Compilation album by Mike Badger & Friends
- Released: 2008
- Label: Generator

The Onset chronology
| Lo Fi Electric Excursions (2006) | Mike Badger's Country Side (2008) |  |

= Mike Badger's Country Side =

Mike Badger's Country Side is an album which features a compilation of Mike Badger's country style songs from 1988 to 2008, including previously unreleased material from his solo projects and his back catalogue with The Onset. It was released on the Generator Label in 2008.

==Track listing==
1. The Mystery of Life - The Onset (1994) - 3:12
2. Trees and Plants - The Onset (1993) - 2:17
3. Ashtrays and Tables and Barstools - Mike Badger (2007)* - 3:33
4. The Cowboy and His Wife (original version) - The Onset (1993)* - 2:52
5. Clear Night For Love - Mike Badger 2000 - 2:52
6. Another Mans Crime - The Onset (1993) - 3:36
7. They're Animals - Mike Badger 2008* 2:57
8. Two Times Forgotten Man (original version)- The Onset (1993)* - 2:51
9. Waking up In The City - Mike Badger 1998* - 2:06
10. Daddy's Inside - Mike Badger 2000 - 2:38
11. Some Things - Mike Badger 2007* - 2:51
12. Let's Go Home - The Onset (1988) - 3:04
13. Dig It! - Mike Badger 2007* - 1:48
14. The Mansion on the Hill (live) - The Onset (1991)* - 2.29

  (* Previously unreleased)

All words and music by Mike Badger, except

Track 5 Roky Erickson;

Track 8 Mike Badger, Danny Dean;

Track 14 Hank Williams/Rose arr. Danny Dean;

==Musicians==
Mike Badger - vocals, acoustic guitar, electric guitar, Jews harp

Danny Dean - lead guitar (tracks 2, 4, 6, 8, 12 and 14)

Simon Cousins - bass guitar, backing vocals (tracks 1, 12 and 14)

Paul Hemmings - electric guitar, lap steel guitar (tracks 5, 8, 10 and 14)

Tony Russell - drums (tracks 1, 2, 12 and 14)

Roger Llewellyn - backing vocals, banjo, fiddle, harmonica (tracks 1, 2, 4, 6, 8 and 12)

Bernard Nolan - bass guitar, double bass, fiddle (tracks 2, 4, 6 and 12)

Brian Morrow - congas (tracks 2 and 4)

Chris Marshall - double bass (tracks 3, 11 and 13)

Tony McGuigan - drums (tracks 3, 11 and 13)

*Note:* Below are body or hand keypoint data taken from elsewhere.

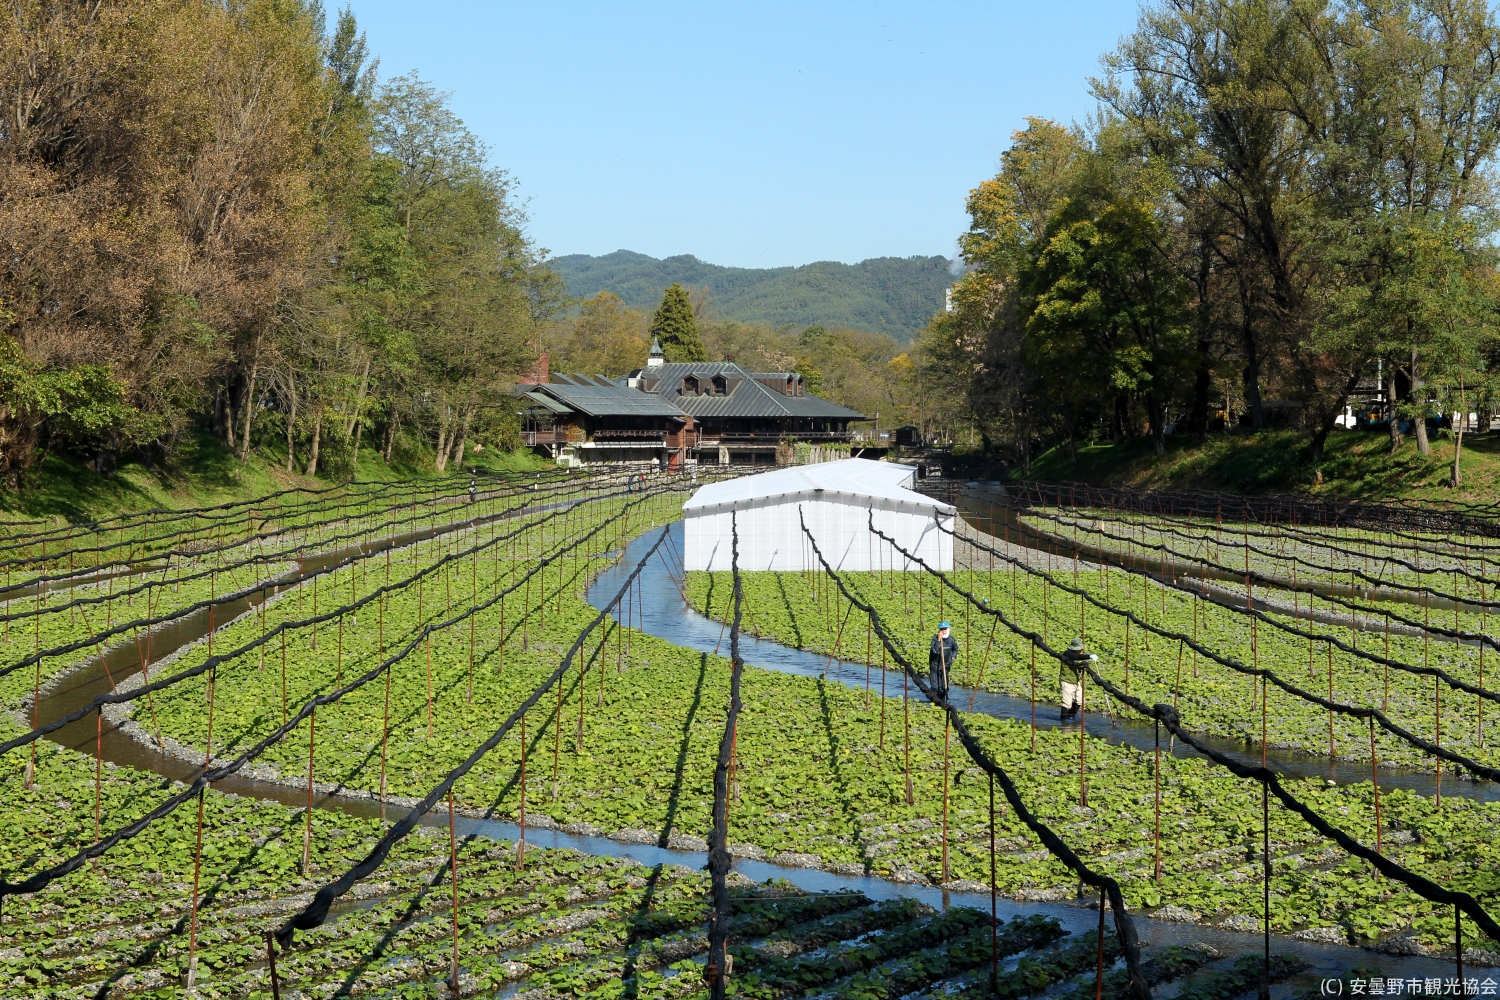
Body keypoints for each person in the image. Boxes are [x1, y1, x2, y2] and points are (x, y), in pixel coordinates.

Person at [1060, 637, 1097, 721]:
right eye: (1079, 649)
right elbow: (1075, 658)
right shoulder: (1067, 653)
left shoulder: (1072, 655)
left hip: (1075, 681)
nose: (1080, 650)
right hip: (1067, 681)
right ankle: (1064, 720)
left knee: (1080, 700)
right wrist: (1089, 656)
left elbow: (1075, 662)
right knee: (1067, 703)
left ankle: (1071, 716)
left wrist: (1082, 665)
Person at [928, 622, 958, 700]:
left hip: (946, 665)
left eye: (945, 629)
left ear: (948, 629)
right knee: (935, 687)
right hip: (935, 665)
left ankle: (943, 700)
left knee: (944, 686)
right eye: (941, 629)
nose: (943, 631)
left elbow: (955, 649)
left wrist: (953, 657)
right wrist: (938, 640)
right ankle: (934, 701)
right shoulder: (935, 639)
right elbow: (935, 651)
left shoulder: (951, 640)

Barry Southern - acoustic guitar, dobro, banjo (tracks 3, 11 and 13)

Martyn Campbell - bass guitar, backing vocals (tracks 5, 10 and 13)

Henry Priestman - accordion (track 9)

Paddy "Loose Moose" - fiddle (track 3)

Chris Sharrock - drums (tracks 5 and 10)

Sue Dring - backing vocals (track 12)

Sheila Seal - backing vocals (track 2)

Dave "Hillsider" Rowlands - pedal stel guitar (track 1)

==Reviews==
"The view from 'Mike Badger's Country Side' is frequently breathtaking. You really should catch it while you can."
 Tim Peacock (Whisperin and Hollerin).